The pandemic brought "all sorts of massive uncertainty," said Chief Executive James Gorman, who himself contracted Covid-19 earlier this year. "Some of that uncertainty, as we just demonstrated, played to our favor."
Morgan Stanley's wealth-management brokerage, the country's largest, brought in $4.7 billion in revenue during the second quarter. Mr. Gorman often calls the unit, which clips fees managing nearly $2.7 trillion of clients' money, a ballast that steadies the firm while its Wall Street businesses of deals and trades provide the power.
That engine purred in the second quarter. Morgan Stanley's trading revenue rose 68% from the same period a year ago to $5.6 billion, its highest in a decade. Chief Financial Officer Jonathan Pruzan said in an interview that average client balances in the firm's trading arm were 15% lower in the second quarter than in the first and that computer-driven "quant" funds, for which Morgan Stanley is the leading broker on Wall Street, were slower to return to the market.
The firm's investment bankers generated $1.6 billion in revenue helping companies sell stock and debt to the public, two-thirds higher than a year ago. Corporate bond issuance hit a year-to-date record of more than $1 trillion by the end of May, showering fees on bankers who placed that debt with investors. The surge also helped banks in another way, by giving companies the cash to repay bank credit lines they drew on in the early days of the pandemic -- loans banks nervously funded, hoping they would be paid back quickly.
Mr. Pruzan said the firm had "consciously avoided consumer credit" as well as commercial banking, which means it is less exposed to a wave of defaults that looks increasingly likely as much of the U.S. economy remains shut down. Its loans to companies and trading clients are mostly highly rated and backed by assets such as real estate and securities portfolios, he said.
The bank's return on equity, a measure of how profitably it invests shareholders' money, rose to 15.7%, above the high end of a target range set last year by Mr. Gorman. Morgan Stanley also remains comfortably above a minimum capital level it will have to hit starting this fall.

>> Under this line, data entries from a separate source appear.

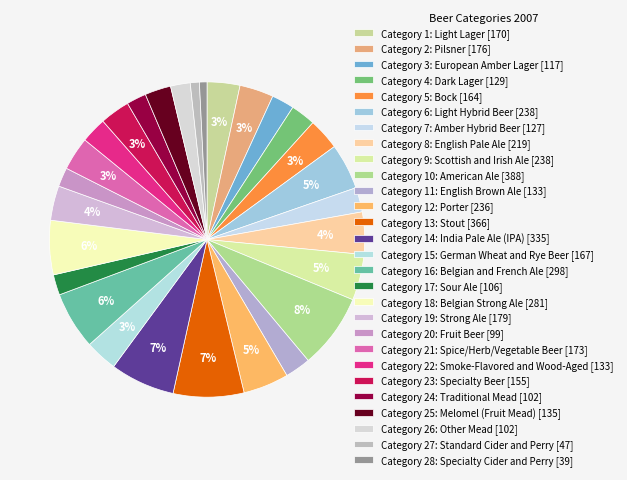

Which category has the smallest portion of the pie?

Category 28: Specialty Cider and Perry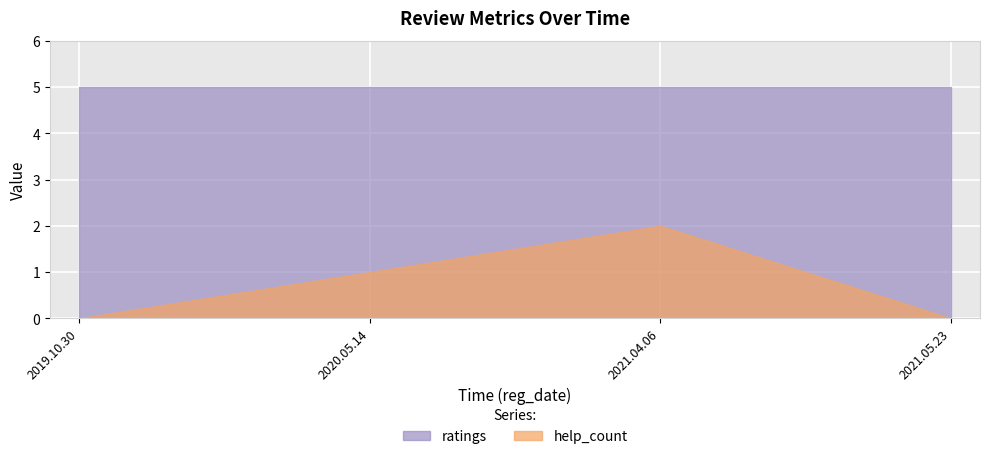

Rank the series by their maximum value, from lowest to highest.

help_count, ratings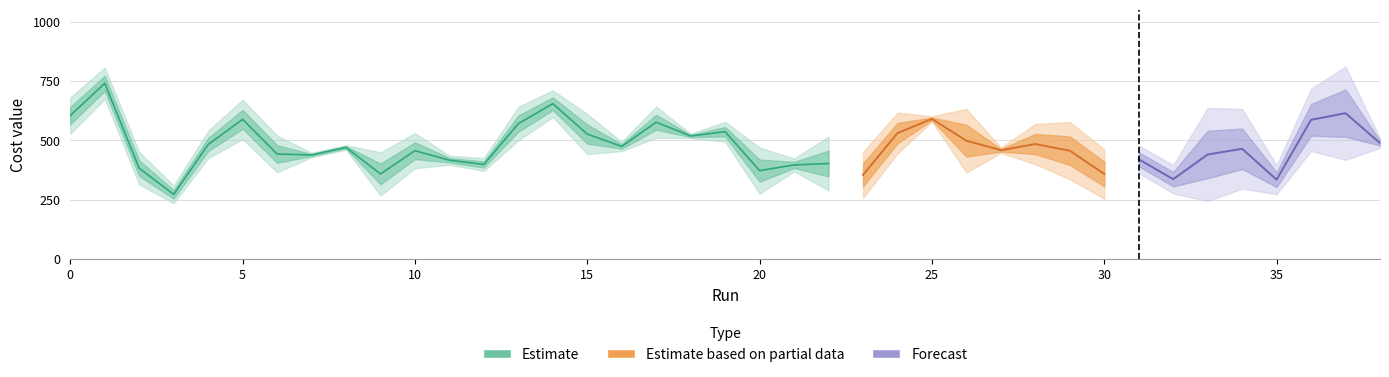

True or false: agent 2 and agent 3 intersect in this chart.

False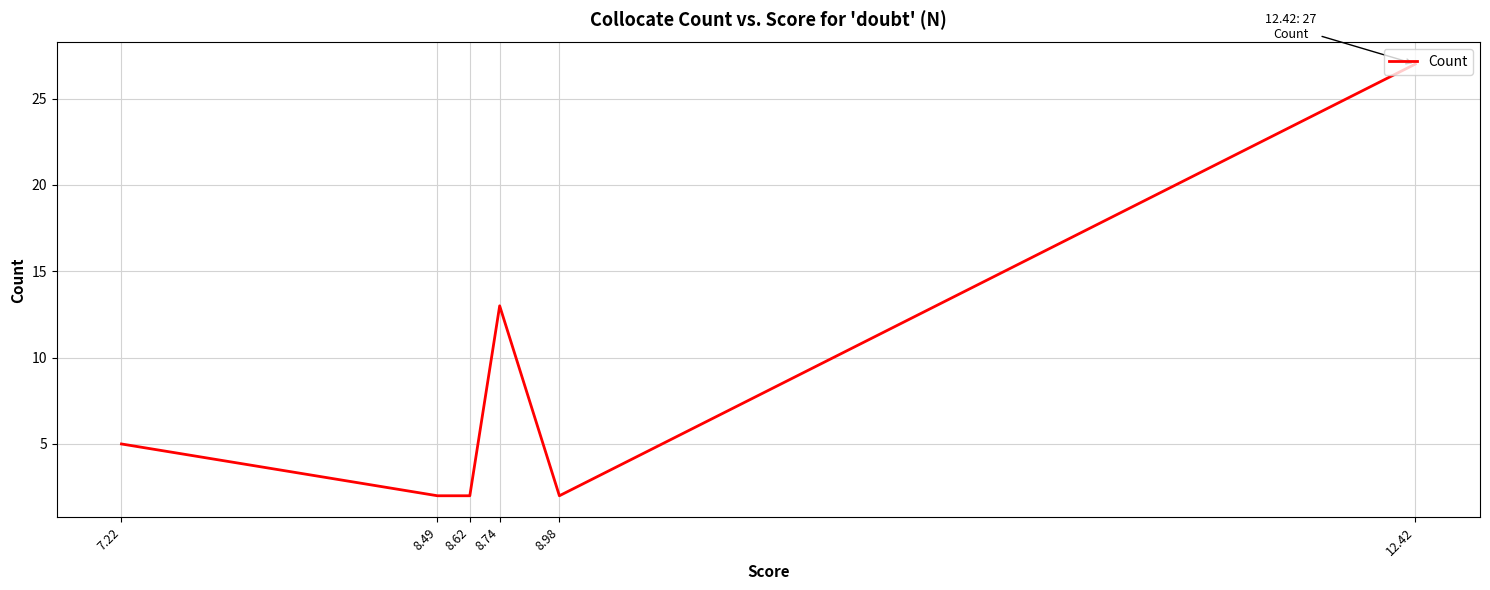

What is the maximum value shown in the chart?

27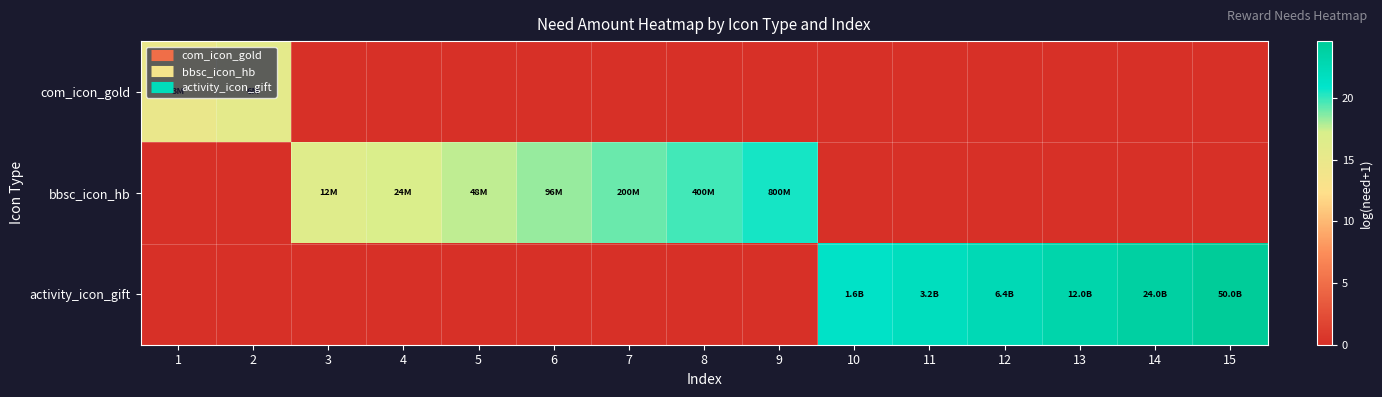

Which series has the widest spread of values?

activity_icon_gift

Like other big banks, Morgan Stanley is temporarily barred from buying back shares or significantly increasing its dividend, which the Federal Reserve hopes will help preserve cash for banks to weather the downturn. But Mr. Gorman said he was eager to "get back on the buyback train" given the cushion his firm has over minimum requirements.
"We don't want to sit on this capital," Mr. Gorman said. "We want to put it to work."
He said Morgan Stanley remains on track to complete its pending acquisition of E*Trade Financial Corp. late this year. The deal, struck just before the pandemic hit and valued at the time at $13 billion, is meant to bring in new clients to the firm's wealth arm, upgrade Morgan Stanley's technology, and introduce the blue-blooded firm to a younger generation of investors.
Though it is known for its dot-com vibe and quirky television ads, E*Trade's crown jewel is a lower-key business: managing the stock that employees at hundreds of companies receive as part of their pay. Those shares are typically locked up for a few years and when they become available, Morgan Stanley aims to move those employees into brokerage accounts. It also has international ambitions for the U.S.-centric E*Trade.
The deal will also bring some $38 billion in deposits. Morgan Stanley, which doesn't have branches or traditional bank accounts, has been trying to grow deposits as a low-cost source of funding. That is more crucial than ever as the pandemic -- and the recession that is likely to stretch on -- puts stress on banks' finances.
In the meantime, costs to integrate E*Trade shaved about 1 percentage point off the profit margin in Morgan Stanley's retail brokerage, which slipped below the 28% level Mr. Gorman has been targeting.